A news report in 2016 states the population of the tribe as 7000 and despite repeated attempts to protect the tribe over the years, the decline in the population rate has been worrisome according to certain findings. This could owe to many factors, one, that the women usually marry men 5 to 10 years younger than them and they take care of providing and working for the household while the men drink and engage in fights. Leading to low life expectancy rate and high rate of murders including a number of cases of fratricide. A magazine quotes, “The life expectancy of the (Bonda) tribe is so low, they are nearly extinct.’ The decline in the population of the Bonda tribe could also be credited to the extreme low rate of literacy with some sources citing just 6% of literacy among the tribes. But in the hills of Malkangiri is a tribal boy in the village of Kodamguda called Jitin* who is on his way to up the literacy percent among his tribes.
The rainy season proved fatal for the Kirsani family. After a gathering at the village one rainy August day, the men went to bathe in the small lake right in the center of the village and among them was Jitin’s* father, Bokulu who lost his grip and drowned just a few minutes later. At that time, Jitin was in third grade and his youngest brother was just a couple months old. It was only when he came home for vacation that Jitin* found out his father was no more. Over the years, the village has moved on with roads and greenery clashing in every corner but the lake which took his father’s life still lays swarmed right in the heart of the village.
Kodamguda is a lush green yet idle village where women sit together and talk and children gather together in troops to hunt little insects while fathers soothe their throats with their bitter potions.
Today, his mother goes to the fields two or three times a week wherever she finds work sometimes earning Rs. 80 a day, roughly Rs.1000 a month. The house Jitin* shares with his two younger brothers and his mother only has enough space to store their belongings, a rope to hang clothes against the wall, a few pots and tumblers and some other odd items.
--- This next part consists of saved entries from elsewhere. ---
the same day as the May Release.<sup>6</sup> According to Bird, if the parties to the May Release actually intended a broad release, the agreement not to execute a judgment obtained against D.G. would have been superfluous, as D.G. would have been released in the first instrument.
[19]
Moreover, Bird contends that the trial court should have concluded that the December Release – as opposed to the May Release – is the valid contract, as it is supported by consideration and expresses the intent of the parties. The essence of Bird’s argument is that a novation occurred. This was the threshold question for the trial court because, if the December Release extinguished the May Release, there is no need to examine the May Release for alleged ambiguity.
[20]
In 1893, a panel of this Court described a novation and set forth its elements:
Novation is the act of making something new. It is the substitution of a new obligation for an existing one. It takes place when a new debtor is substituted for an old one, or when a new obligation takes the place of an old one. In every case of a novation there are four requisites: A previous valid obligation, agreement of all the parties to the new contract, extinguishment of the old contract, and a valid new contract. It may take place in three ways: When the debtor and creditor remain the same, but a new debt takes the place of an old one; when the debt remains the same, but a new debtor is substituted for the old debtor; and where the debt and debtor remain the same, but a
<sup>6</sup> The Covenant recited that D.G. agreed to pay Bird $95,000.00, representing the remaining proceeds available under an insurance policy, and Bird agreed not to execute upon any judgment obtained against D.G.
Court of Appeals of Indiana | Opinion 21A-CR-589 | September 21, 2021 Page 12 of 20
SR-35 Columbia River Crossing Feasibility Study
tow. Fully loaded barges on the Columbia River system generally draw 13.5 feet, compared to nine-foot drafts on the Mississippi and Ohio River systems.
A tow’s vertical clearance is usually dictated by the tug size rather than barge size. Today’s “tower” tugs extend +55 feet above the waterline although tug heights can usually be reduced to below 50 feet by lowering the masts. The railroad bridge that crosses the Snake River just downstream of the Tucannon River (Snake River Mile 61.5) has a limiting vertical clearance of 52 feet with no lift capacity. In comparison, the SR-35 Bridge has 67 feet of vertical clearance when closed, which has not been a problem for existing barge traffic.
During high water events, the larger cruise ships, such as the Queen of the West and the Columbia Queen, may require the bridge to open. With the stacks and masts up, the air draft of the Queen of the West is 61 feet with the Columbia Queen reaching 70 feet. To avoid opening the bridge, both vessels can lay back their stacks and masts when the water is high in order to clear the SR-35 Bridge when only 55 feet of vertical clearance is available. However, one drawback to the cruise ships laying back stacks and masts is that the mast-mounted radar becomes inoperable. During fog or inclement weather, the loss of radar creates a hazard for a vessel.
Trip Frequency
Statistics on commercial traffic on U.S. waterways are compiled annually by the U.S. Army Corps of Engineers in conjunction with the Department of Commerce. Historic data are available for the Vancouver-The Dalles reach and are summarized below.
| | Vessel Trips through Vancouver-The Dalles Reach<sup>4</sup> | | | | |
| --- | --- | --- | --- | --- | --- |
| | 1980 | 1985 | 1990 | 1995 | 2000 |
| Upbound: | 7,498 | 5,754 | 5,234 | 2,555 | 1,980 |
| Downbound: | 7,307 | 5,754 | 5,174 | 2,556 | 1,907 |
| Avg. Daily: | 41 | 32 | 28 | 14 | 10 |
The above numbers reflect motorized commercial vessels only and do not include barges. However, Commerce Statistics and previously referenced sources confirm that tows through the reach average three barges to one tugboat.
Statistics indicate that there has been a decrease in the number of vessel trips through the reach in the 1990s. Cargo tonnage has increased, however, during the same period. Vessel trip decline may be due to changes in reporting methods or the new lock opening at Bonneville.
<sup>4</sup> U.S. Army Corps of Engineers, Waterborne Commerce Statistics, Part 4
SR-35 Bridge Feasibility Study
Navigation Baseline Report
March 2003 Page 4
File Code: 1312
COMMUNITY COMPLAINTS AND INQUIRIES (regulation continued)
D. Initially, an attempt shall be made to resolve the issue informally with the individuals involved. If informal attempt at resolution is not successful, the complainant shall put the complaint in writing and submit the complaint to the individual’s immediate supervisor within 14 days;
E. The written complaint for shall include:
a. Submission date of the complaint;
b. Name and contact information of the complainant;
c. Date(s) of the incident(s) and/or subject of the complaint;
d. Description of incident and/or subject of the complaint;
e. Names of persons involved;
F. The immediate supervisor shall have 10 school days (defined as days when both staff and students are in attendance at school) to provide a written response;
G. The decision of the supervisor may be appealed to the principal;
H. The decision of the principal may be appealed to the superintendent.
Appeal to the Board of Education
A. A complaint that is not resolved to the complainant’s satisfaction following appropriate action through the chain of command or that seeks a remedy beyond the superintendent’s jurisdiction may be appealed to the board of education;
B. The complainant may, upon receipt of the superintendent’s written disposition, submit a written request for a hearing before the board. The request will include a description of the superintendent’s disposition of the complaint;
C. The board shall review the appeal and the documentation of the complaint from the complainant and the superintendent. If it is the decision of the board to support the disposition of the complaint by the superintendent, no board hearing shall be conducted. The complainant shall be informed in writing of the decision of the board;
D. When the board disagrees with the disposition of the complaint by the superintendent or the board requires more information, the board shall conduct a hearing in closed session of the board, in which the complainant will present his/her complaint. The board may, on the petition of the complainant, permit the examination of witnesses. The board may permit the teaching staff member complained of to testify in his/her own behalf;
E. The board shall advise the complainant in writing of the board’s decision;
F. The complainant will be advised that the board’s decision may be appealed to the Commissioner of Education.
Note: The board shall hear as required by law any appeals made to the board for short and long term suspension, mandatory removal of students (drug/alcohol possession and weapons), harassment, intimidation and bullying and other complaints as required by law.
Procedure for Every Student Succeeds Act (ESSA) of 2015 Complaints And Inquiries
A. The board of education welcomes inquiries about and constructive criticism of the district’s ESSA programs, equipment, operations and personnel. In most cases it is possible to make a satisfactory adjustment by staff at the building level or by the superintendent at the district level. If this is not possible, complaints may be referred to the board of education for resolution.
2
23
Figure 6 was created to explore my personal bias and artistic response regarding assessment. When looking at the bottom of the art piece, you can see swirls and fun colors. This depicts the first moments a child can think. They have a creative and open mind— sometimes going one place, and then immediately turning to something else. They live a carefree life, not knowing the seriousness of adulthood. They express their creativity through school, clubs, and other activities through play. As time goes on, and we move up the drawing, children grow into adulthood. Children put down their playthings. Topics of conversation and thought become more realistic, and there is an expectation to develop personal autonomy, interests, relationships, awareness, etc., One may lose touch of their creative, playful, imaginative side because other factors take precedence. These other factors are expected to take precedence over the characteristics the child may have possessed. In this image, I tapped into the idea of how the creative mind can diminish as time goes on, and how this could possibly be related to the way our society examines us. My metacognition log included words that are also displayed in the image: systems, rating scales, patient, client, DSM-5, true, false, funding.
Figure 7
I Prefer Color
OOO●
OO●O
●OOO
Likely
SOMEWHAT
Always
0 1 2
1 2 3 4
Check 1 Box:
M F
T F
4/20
Their bedroom is the verandah with a roof and no walls, with the aid of fire taken as a natural blanket in cold winter seasons.
But for more than a decade, Jitin* has enjoyed the privilege of having a bed, a roof, a blanket and food and education given to him ten months out of twelve, and when he passes out and earns some money, he hopes he can provide the same to his family. With alcohol addiction being rampant in his village, if Jitin* had not gotten a helping hand to aid him, he would have joined the alcoholic parade, goal-less and illiterate with his only aim being to get a fresh cup of mahua-flower brewed liquor.
If you happen to visit the Immanuel English SDA School and meet Jitin,* you will find him with a hearty smile and a plate full of rice. He always looks forward to Tuesday mornings when the cafeteria serves Khichdhi for breakfast and is intent on being a strong and healthy boy so he can become the policeman he aims to be, one that safeguards the people.
Because of one kind helping hand, the tribal boy whose existence is endangered, who comes from a land that is famous for its low rate of literacy, whose future had stars of intoxicants lined up, is now given a new lease in life, a lease full of opportunities he would have never known existed otherwise.